■ WHAT YOU HAVE TO DO ■
Please repeat, exactly as written, every line from the one containing "chr10: 120 -> 109" through the last line of the records, both included, and leave out any pictures.

■ AVAILABLE RECORDS ■
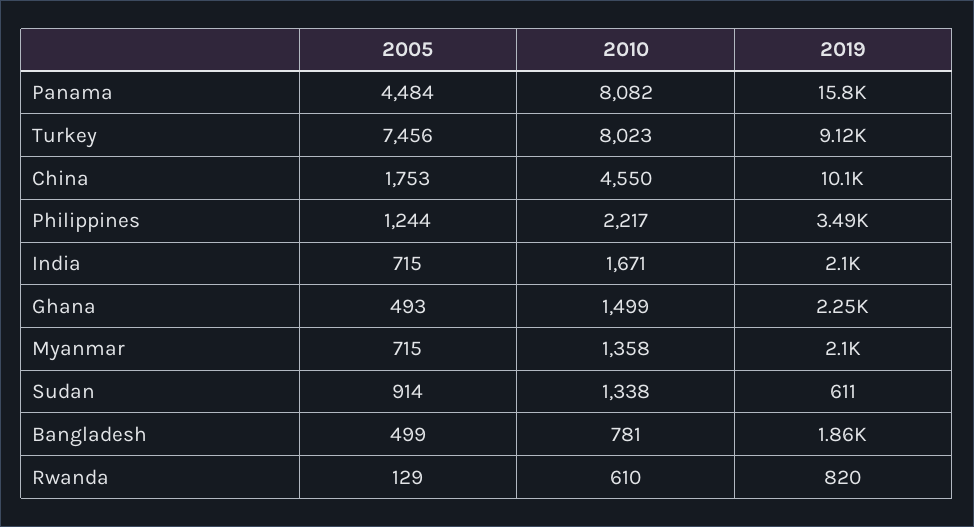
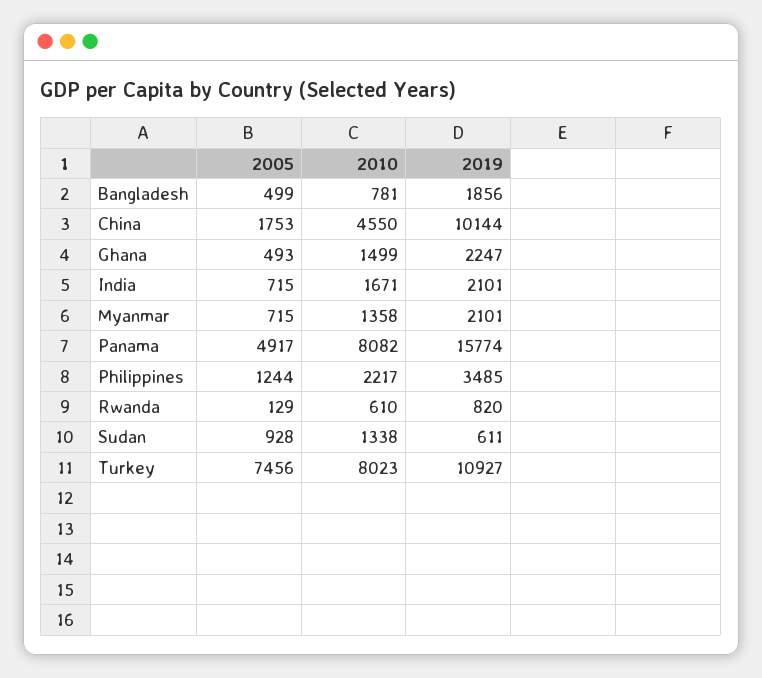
2005, Panama: 4484 -> 4917
2019, Turkey: 9120 -> 10927
2005, Sudan: 914 -> 928

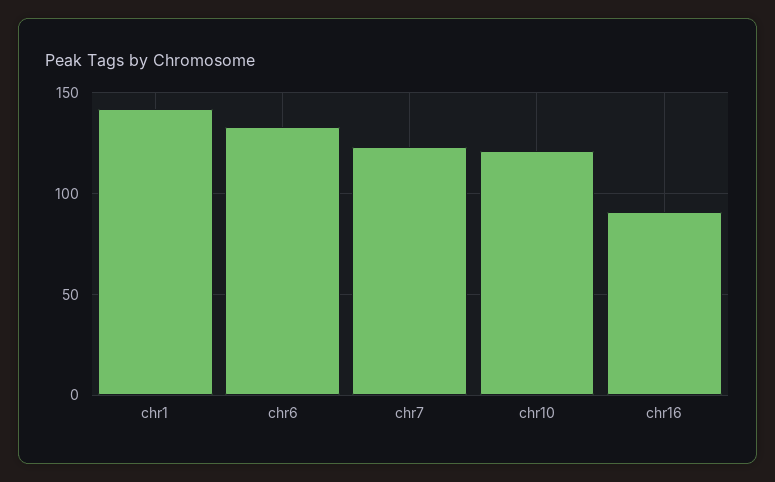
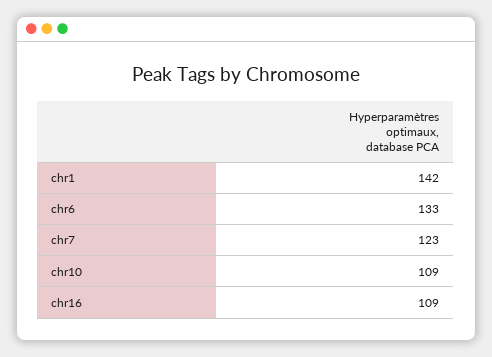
chr10: 120 -> 109
chr16: 90 -> 109

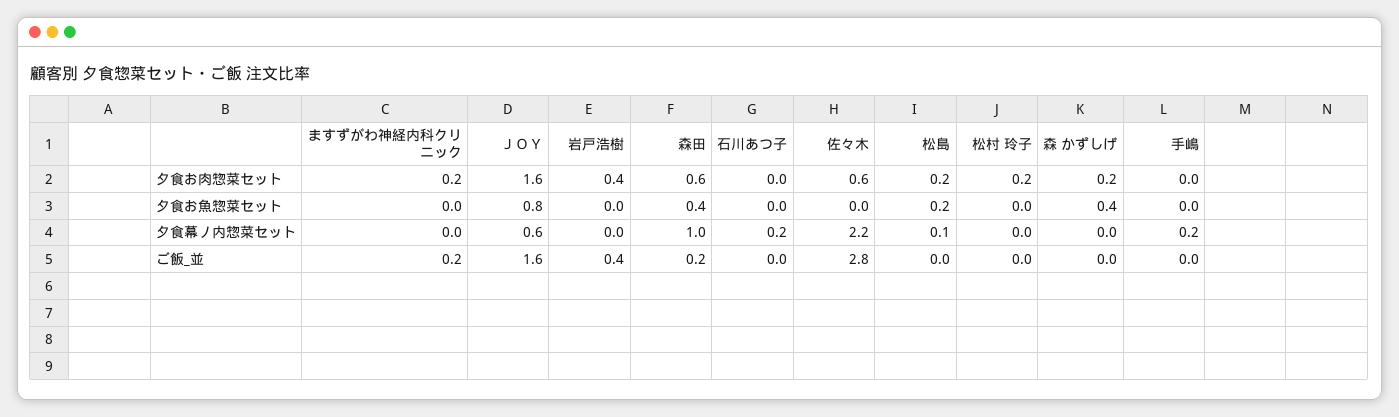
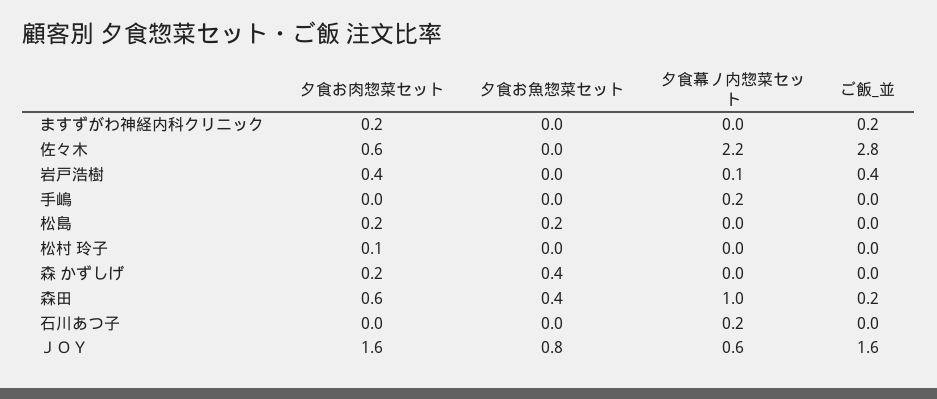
松村 玲子, 夕食お肉惣菜セット: 0.2 -> 0.1
岩戸浩樹, 夕食幕ノ内惣菜セット: 0 -> 0.1
松島, 夕食幕ノ内惣菜セット: 0.1 -> 0

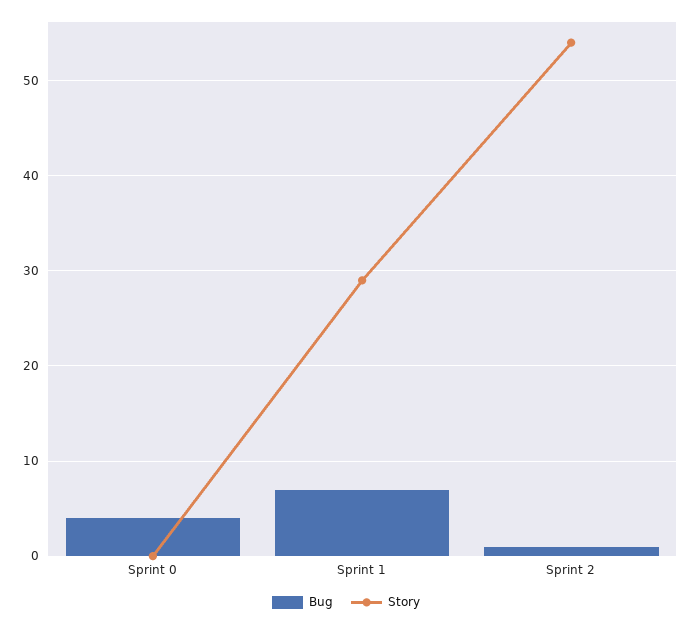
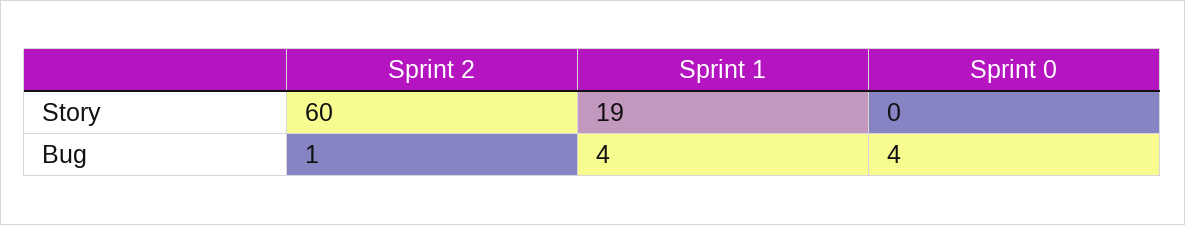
Bug, Sprint 1: 7 -> 4
Story, Sprint 1: 29 -> 19
Story, Sprint 2: 54 -> 60

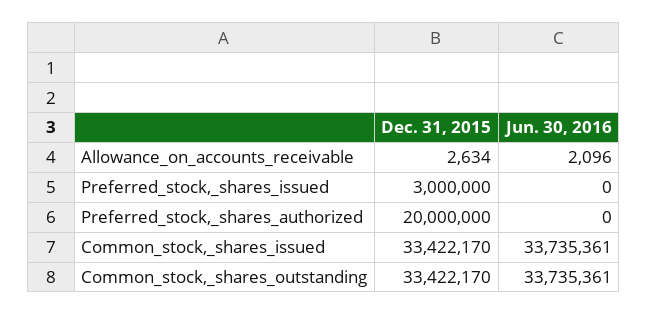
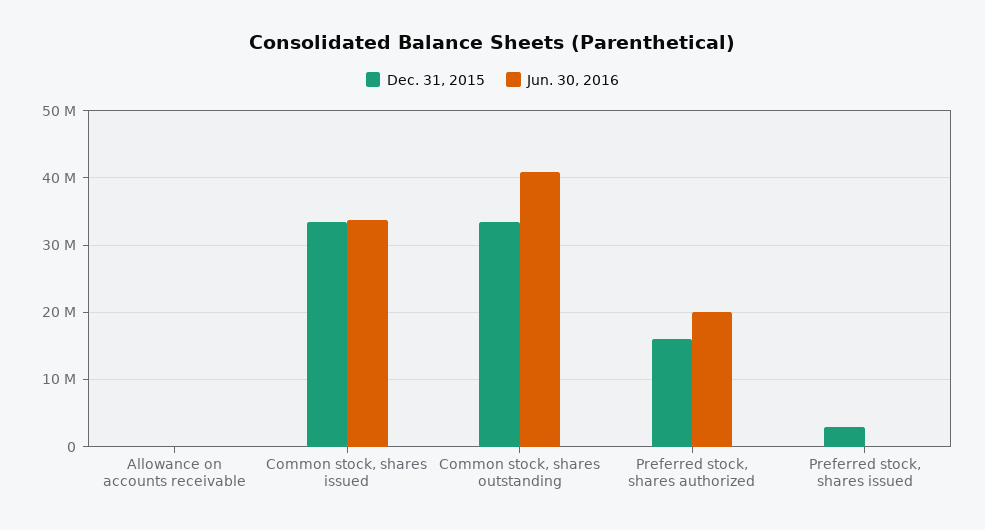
Dec. 31, 2015, Preferred_stock,_shares_authorized: 20000000 -> 16000000
Jun. 30, 2016, Preferred_stock,_shares_authorized: 0 -> 20000000
Jun. 30, 2016, Common_stock,_shares_outstanding: 33735361 -> 41000000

■ RESULT BELOW ■
chr10: 120 -> 109
chr16: 90 -> 109

松村 玲子, 夕食お肉惣菜セット: 0.2 -> 0.1
岩戸浩樹, 夕食幕ノ内惣菜セット: 0 -> 0.1
松島, 夕食幕ノ内惣菜セット: 0.1 -> 0

Bug, Sprint 1: 7 -> 4
Story, Sprint 1: 29 -> 19
Story, Sprint 2: 54 -> 60

Dec. 31, 2015, Preferred_stock,_shares_authorized: 20000000 -> 16000000
Jun. 30, 2016, Preferred_stock,_shares_authorized: 0 -> 20000000
Jun. 30, 2016, Common_stock,_shares_outstanding: 33735361 -> 41000000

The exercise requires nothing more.